** Provided information **
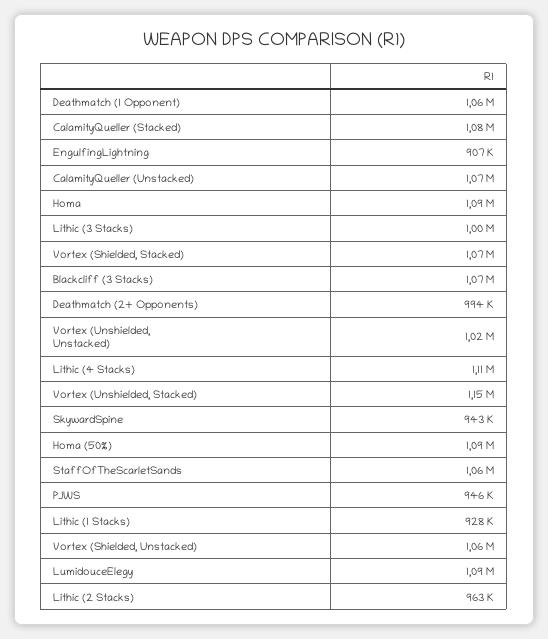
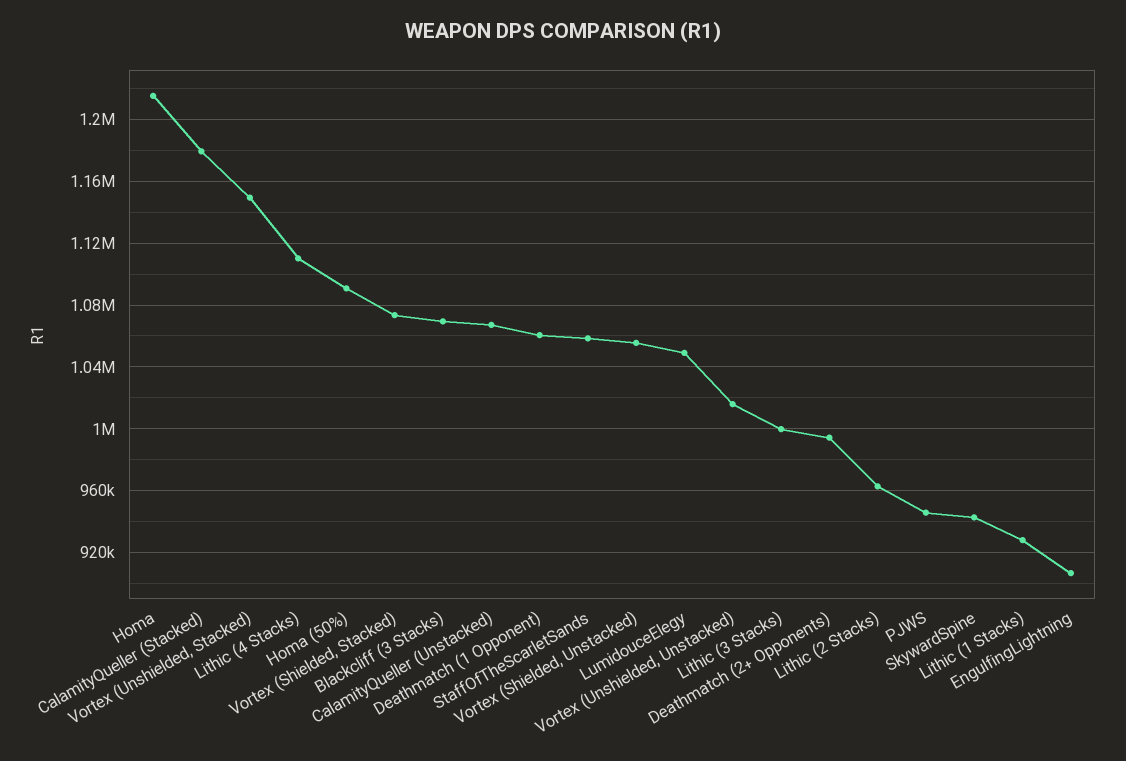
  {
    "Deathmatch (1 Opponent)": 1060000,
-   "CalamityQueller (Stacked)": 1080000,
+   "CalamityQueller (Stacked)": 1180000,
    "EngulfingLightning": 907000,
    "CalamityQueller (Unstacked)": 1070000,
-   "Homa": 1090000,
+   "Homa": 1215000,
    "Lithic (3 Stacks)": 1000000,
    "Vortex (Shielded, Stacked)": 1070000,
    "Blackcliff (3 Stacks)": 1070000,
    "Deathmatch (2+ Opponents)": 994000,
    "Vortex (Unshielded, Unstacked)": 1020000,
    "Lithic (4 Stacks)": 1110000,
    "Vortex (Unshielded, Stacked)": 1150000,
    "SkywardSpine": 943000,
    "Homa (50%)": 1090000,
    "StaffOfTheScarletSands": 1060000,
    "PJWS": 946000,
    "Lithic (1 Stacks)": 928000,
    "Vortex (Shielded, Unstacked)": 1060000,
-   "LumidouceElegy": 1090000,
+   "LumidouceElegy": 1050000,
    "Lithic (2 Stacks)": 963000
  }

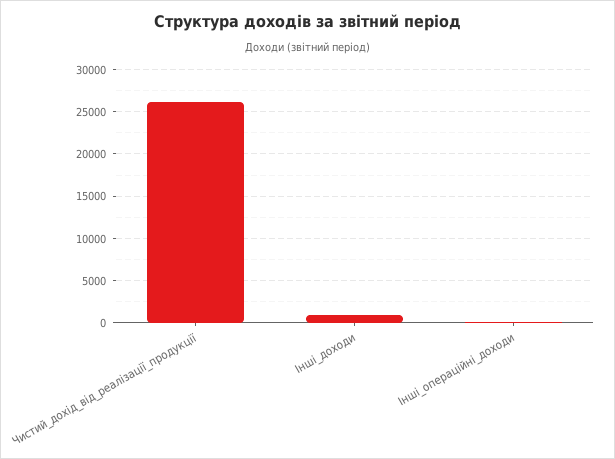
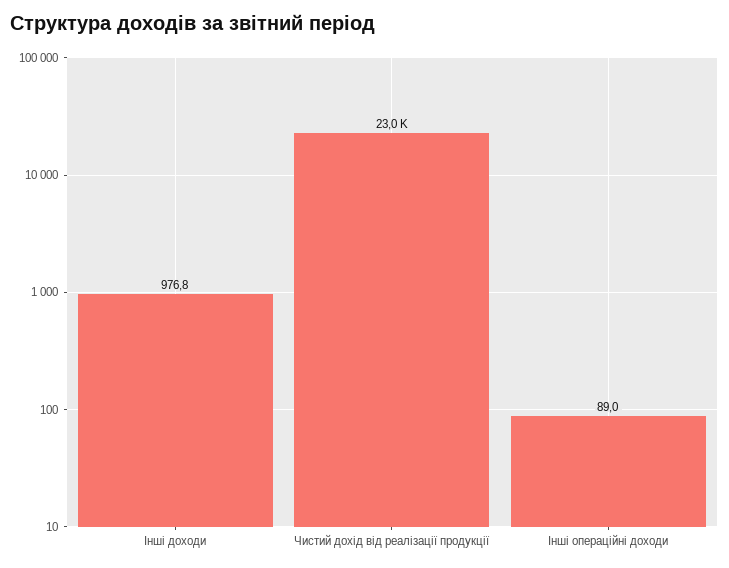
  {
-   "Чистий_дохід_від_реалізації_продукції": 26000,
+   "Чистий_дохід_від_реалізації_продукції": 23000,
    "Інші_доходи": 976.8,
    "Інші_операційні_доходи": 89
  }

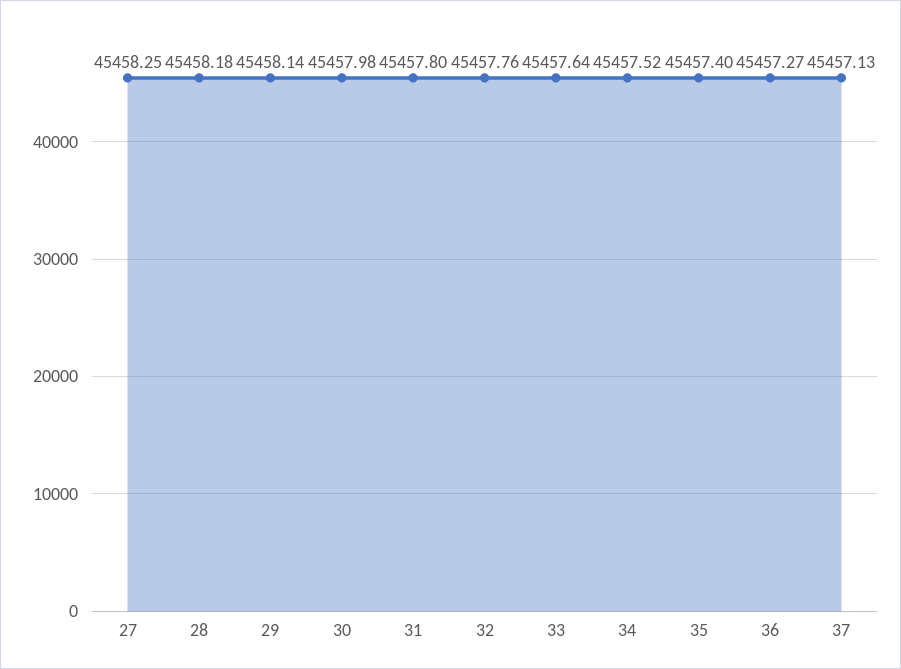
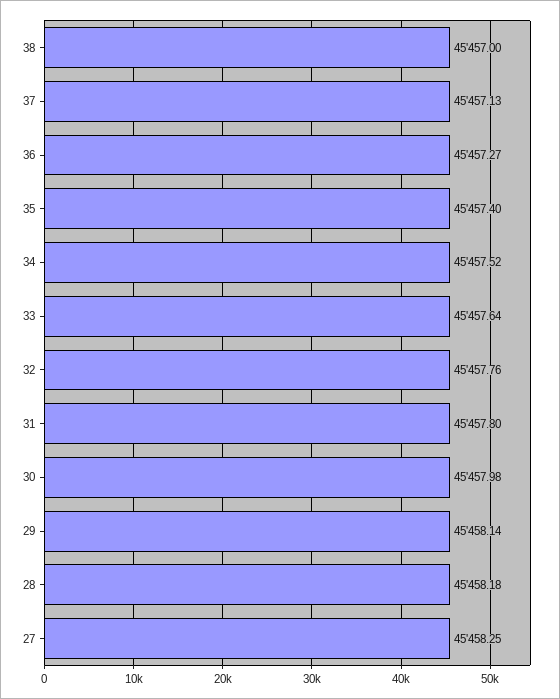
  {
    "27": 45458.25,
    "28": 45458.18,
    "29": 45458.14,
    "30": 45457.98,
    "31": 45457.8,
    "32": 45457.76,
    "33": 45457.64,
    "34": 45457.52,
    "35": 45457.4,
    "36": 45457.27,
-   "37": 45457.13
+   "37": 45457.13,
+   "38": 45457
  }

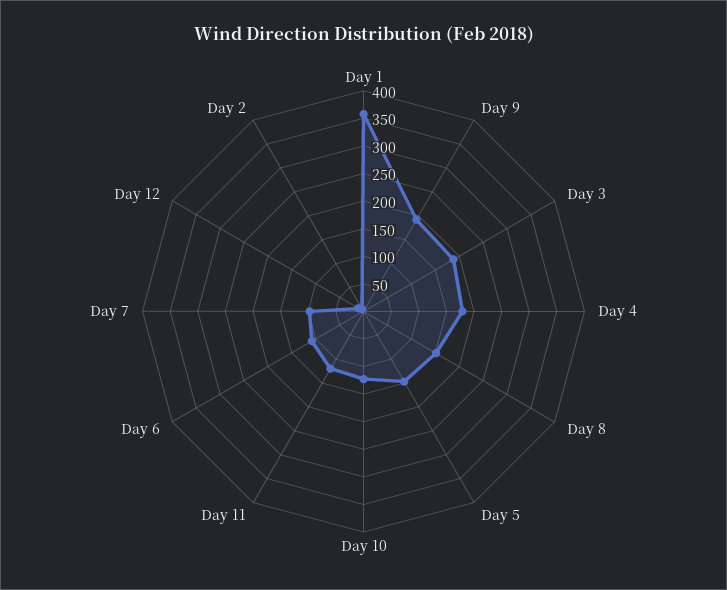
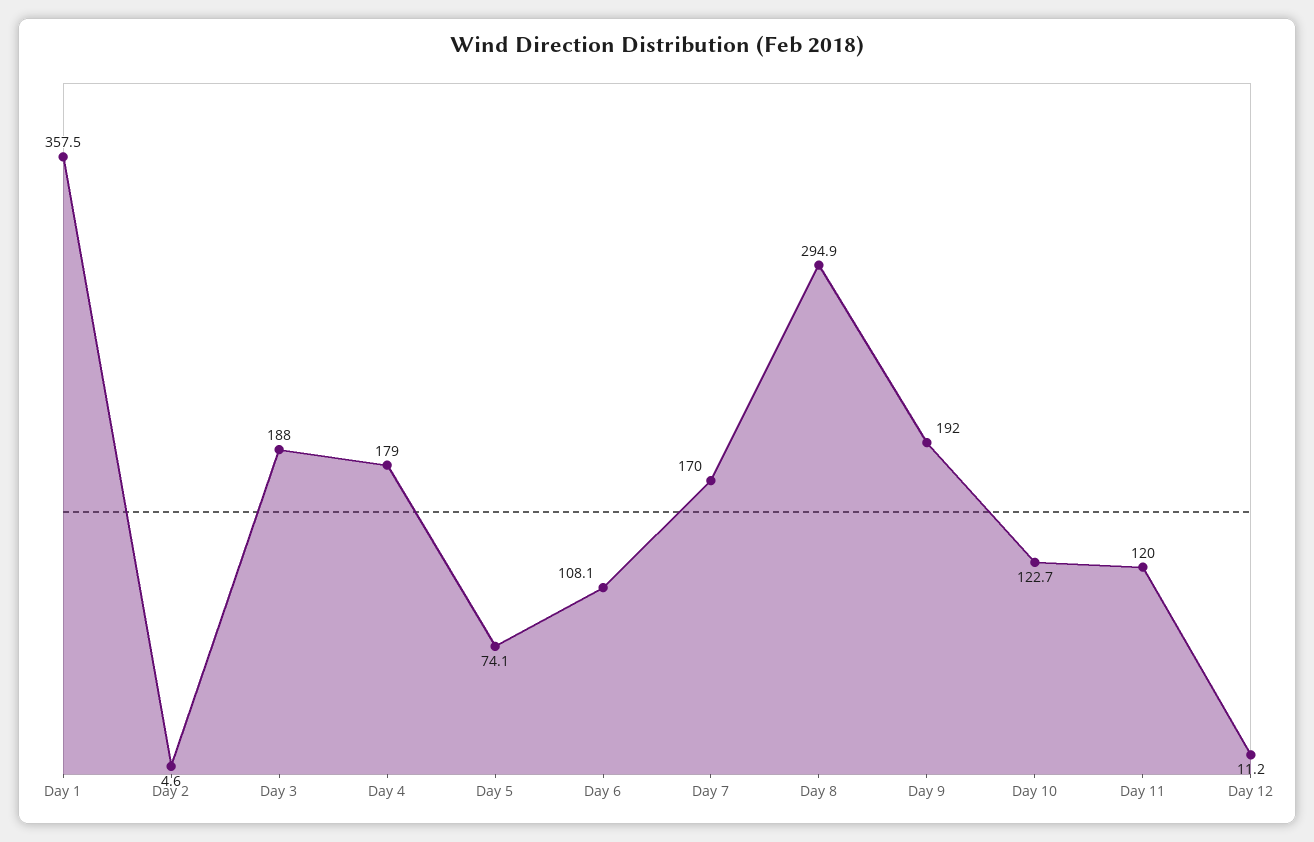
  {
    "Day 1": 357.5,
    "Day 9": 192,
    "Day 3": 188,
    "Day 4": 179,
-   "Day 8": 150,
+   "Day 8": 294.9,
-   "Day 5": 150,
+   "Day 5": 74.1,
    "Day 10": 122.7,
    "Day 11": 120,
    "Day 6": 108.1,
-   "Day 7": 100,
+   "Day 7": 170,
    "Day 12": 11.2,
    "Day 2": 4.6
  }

** Work order **
Read the records above. Show each line that has the string "Deathmatch".

** Solution to the problem **
    "Deathmatch (1 Opponent)": 1060000,
    "Deathmatch (2+ Opponents)": 994000,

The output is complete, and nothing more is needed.